• **Dataset excerpts**:
──────────
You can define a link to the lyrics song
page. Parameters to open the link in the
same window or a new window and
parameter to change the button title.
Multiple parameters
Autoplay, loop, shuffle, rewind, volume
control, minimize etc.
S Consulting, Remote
──────────
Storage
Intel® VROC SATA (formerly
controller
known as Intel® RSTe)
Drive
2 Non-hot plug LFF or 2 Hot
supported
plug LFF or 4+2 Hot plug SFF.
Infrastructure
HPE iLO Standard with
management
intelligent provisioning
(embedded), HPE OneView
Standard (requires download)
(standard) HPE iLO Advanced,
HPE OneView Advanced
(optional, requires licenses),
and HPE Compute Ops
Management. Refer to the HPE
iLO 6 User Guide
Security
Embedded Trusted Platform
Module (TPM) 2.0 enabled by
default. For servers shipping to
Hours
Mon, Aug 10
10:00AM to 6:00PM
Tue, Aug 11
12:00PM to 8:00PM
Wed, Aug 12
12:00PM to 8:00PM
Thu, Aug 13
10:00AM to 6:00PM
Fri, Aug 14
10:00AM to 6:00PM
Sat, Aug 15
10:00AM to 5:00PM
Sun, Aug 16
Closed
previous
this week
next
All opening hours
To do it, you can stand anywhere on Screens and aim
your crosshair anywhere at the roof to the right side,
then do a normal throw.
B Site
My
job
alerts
──────────
Could you copy out the lines of the listing, word for word, starting with the line containing "You can define a link to the lyrics song" and ending with the line containing "S Consulting, Remote", both included?

You can define a link to the lyrics song
page. Parameters to open the link in the
same window or a new window and
parameter to change the button title.
Multiple parameters
Autoplay, loop, shuffle, rewind, volume
control, minimize etc.
S Consulting, Remote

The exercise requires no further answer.